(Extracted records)
[START]

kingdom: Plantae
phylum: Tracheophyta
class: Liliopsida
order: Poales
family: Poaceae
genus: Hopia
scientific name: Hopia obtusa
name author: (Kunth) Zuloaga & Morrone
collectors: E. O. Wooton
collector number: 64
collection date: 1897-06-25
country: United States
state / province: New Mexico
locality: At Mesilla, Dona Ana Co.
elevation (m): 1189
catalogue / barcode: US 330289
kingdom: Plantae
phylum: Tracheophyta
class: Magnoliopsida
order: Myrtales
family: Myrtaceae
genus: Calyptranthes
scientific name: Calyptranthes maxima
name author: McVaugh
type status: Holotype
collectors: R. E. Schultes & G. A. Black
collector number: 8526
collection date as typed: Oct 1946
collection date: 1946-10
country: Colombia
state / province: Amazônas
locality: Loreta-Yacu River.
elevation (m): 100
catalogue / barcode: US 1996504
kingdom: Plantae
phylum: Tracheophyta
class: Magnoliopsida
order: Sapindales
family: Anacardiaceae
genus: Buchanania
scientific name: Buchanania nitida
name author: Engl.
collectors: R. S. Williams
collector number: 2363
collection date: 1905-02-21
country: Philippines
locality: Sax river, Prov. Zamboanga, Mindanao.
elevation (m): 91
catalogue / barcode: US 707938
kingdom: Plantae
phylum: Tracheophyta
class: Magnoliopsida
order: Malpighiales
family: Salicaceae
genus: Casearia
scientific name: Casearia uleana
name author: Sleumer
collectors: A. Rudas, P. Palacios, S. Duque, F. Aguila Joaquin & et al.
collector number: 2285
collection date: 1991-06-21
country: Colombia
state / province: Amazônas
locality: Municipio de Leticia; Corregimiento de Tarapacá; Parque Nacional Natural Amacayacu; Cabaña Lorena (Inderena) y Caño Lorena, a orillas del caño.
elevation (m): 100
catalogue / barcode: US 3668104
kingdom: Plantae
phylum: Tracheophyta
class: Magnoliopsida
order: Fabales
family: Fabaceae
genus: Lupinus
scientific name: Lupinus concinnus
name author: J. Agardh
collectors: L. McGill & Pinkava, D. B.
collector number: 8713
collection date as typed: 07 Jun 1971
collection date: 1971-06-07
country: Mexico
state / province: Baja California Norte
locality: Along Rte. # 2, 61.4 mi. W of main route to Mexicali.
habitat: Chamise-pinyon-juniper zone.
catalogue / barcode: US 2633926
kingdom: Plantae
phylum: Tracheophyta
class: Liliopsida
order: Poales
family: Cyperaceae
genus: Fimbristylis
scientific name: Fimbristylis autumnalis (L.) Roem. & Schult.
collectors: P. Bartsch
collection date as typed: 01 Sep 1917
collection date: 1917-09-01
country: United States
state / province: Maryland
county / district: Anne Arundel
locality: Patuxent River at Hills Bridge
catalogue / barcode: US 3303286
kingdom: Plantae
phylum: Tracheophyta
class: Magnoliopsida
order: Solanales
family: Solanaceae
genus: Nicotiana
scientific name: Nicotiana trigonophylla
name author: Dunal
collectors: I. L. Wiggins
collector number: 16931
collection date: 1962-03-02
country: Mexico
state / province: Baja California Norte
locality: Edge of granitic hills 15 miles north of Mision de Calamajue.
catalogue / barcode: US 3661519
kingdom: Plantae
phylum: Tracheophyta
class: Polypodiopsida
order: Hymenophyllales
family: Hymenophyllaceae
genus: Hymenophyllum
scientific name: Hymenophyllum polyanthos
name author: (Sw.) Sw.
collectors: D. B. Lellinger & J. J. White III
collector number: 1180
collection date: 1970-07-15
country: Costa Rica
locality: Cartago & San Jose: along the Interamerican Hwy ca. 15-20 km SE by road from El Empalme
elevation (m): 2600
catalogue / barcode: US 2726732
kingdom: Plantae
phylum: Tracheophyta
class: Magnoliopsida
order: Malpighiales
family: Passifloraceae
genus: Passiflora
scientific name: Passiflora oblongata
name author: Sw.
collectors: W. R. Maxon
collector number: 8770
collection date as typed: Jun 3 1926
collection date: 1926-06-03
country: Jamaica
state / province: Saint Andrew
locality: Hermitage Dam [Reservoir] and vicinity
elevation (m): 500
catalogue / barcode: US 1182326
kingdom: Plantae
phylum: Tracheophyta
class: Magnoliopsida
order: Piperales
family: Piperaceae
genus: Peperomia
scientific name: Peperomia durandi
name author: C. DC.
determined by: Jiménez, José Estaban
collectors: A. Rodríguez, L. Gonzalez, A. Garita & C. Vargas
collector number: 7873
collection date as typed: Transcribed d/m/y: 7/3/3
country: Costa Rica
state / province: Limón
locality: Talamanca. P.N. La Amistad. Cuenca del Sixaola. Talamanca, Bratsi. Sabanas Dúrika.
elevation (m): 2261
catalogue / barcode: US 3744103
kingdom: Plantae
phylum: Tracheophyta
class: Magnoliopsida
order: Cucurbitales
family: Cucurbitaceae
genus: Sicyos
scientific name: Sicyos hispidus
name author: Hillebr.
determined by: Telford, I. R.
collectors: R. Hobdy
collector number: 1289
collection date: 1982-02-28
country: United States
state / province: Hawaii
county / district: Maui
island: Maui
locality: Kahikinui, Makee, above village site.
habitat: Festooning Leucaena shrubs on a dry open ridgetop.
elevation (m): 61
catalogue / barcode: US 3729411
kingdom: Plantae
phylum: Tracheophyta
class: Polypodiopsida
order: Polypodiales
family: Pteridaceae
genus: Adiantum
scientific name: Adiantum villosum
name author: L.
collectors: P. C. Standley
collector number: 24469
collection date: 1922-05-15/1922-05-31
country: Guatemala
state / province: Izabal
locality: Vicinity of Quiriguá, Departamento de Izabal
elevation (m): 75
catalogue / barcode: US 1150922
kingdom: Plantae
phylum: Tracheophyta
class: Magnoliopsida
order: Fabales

[END]

**DIRECTIONS FOR THIS TASK**:
In the part of the records that opens with the line containing "catalogue / barcode: US 3744103" and closes with the line containing "state / province: Hawaii", switch "country" to "nation". Give only that part again, with nothing else changed.

**TASK RESULT**:
catalogue / barcode: US 3744103
kingdom: Plantae
phylum: Tracheophyta
class: Magnoliopsida
order: Cucurbitales
family: Cucurbitaceae
genus: Sicyos
scientific name: Sicyos hispidus
name author: Hillebr.
determined by: Telford, I. R.
collectors: R. Hobdy
collector number: 1289
collection date: 1982-02-28
nation: United States
state / province: Hawaii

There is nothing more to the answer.